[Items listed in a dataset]
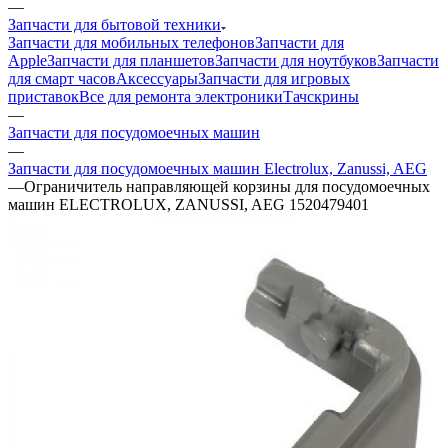
—
Запчасти для бытовой техники
Запчасти для мобильных телефонов
Запчасти для
Apple
Запчасти для планшетов
Запчасти для ноутбуков
Запчасти
для смарт часов
Аксессуары
Запчасти для игровых
приставок
Все для ремонта электроники
Тачскрины
—
Запчасти для посудомоечных машин
—
Запчасти для посудомоечных машин Electrolux, Zanussi, AEG
—
Ограничитель направляющей корзины для посудомоечных
машин ELECTROLUX, ZANUSSI, AEG 1520479401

> [WHAT IS BEING ASKED] All of the data above needs to be retyped exactly, with the pictures removed.

> [SOLUTION TO THIS EXERCISE]
—
Запчасти для бытовой техники
Запчасти для мобильных телефонов
Запчасти для
Apple
Запчасти для планшетов
Запчасти для ноутбуков
Запчасти
для смарт часов
Аксессуары
Запчасти для игровых
приставок
Все для ремонта электроники
Тачскрины
—
Запчасти для посудомоечных машин
—
Запчасти для посудомоечных машин Electrolux, Zanussi, AEG
—
Ограничитель направляющей корзины для посудомоечных
машин ELECTROLUX, ZANUSSI, AEG 1520479401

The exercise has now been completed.